Case Law: Hickman vs. Kent (1957)
The
articles provided for the reference of disputes between a member and
the company to arbitration, if a share holder brought an action in court
against the company in connection with a dispute between the company
and himself in his capacity as a member. It
was held that the company was entitled to have the action stayed, as
the articles amounted to a contract between the company and Hickman to
refer such disputes between them to arbitration.
But a dispute
between the company and a director in his capacity as a director would
not be within the terms of such articles even if the director was also a
member (Beattie vs. E & F. Beattie Ltd, 1938).
(b) Company to the Members
The company under Kenya laws is bound to the members by the various provisions contained in the articles. The company can exercise its rights as against any member only in pursuance of and in accordance with the articles. Any
member is entitled to sue the company to prevent any breach of articles
which would affect his rights as a member of the company. Thus
where a right is conferred by the articles on a shareholder to vote at a
company meeting, the chairman of the meeting cannot deprive him of his
right.
Case Law: Wood vs. Odessa Water Works Co. (1889)
The
articles of association of the defendant company provided that “the
directors may, with the sanction of the company at a general meeting,
declare a dividend to be paid in cash to the members”. Instead of paying cash dividend to the shareholder, an ordinary resolution was passed to give them debenture bonds. The plaintiff, a member sued the directors for acting on the resolution. The
directors were restrained from acting on the resolution on the ground
that “to be paid” mean to be paid in cash and the debenture bonds
proposed to be issued were not payment in cash.
The articles
provide that the directors may with the sanction of a general meeting
declare a dividend to be paid to shareholders, prime facie that means to
be paid in cash.
(c) Members Inter-se
Articles do not constitute express agreement between the members of the company.
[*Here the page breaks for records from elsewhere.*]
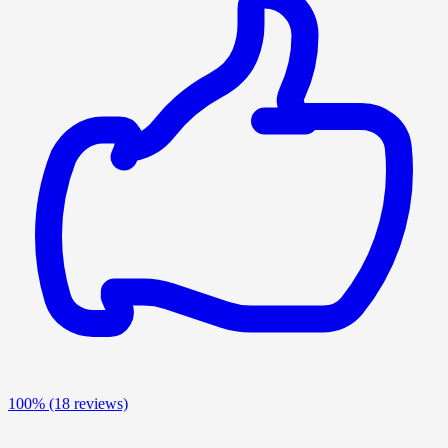
100%
(18 reviews)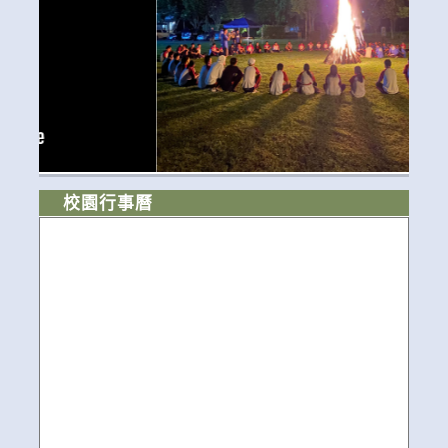
校園行事曆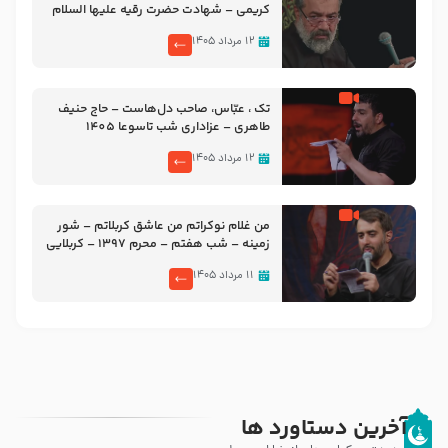
کریمی – شهادت حضرت رقیه علیها السلام
– تیر ۱۴۰۵ هیئت رایة العباس علیه السلام
۱۲ مرداد ۱۴۰۵
تک ، عبّاس، صاحب دل‌هاست – حاج حنیف
طاهری – عزاداری شب تاسوعا 1405
۱۲ مرداد ۱۴۰۵
من غلام نوکراتم من عاشق کربلاتم – شور
زمینه – شب هفتم – محرم 1397 – کربلایی
محمدحسین پویانفر
۱۱ مرداد ۱۴۰۵
آخرین دستاورد ها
Yet each member of the company is bound by the articles on the basis of implied contract to the other members. The articles regulate the rights of the members’ inter-se but such rights can be enforced only through the company.
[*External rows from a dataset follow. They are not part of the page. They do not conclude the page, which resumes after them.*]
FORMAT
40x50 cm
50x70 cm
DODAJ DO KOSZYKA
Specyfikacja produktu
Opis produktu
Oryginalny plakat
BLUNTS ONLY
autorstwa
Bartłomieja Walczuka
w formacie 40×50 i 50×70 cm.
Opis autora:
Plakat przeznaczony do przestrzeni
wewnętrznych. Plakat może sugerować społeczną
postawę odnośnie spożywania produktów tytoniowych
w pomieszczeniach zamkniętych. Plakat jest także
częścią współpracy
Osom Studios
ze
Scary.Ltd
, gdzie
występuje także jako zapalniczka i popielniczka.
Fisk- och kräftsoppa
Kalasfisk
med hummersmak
Case Law: Ray field vs. Hands (1960)
Article
II of the articles of association of Field-Davis Ltd provided: “Every
member who intends to transfer shares shall inform the directors who
will take the said shares equally between them at a fair value. Ray
field, a member, sought to compel the defendants, the three directors of
the company to purchase his shares in accordance with this provision. The court declared that they were bound to do so. The relationship here is between the plaintiff as a member and the defendants not as directors, but as members.
(d) Company to Outsiders
Articles do not constitute any contract between the company and an outsider. An
outsider is not entitled to enforce the articles against the company
for any breach of right that is conferred on him by the articles.
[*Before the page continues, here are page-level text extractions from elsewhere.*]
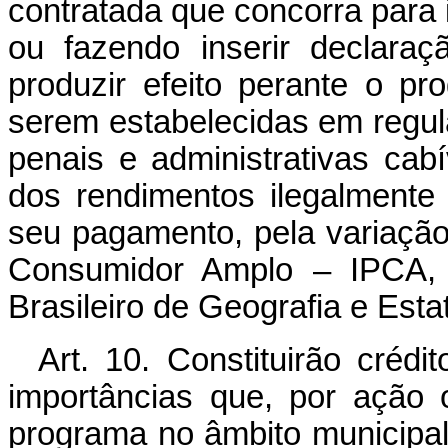
contratada que concorra para il
ou fazendo inserir declara
produzir efeito perante o pr
serem estabelecidas em regu
penais e administrativas cabí
dos rendimentos ilegalmente 
seu pagamento, pela variaçã
Consumidor Amplo – IPCA, d
Brasileiro de Geografia e Estat
Art. 10. Constituirão créd
importâncias que, por ação
programa no âmbito municipal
Case Law: Eley vs. Positive Government Life Assurance Company (1876)
The
articles of the company provided that Eley should be a solicitor of the
company for life and should not be removed from his office except on
account of misconduct. He was also a member of the company. Eley
acted as a solicitor of the company for sometime but ultimately the
company discontinued his services without any allegation of misconduct.
He sued the company for damages for breach of the contract.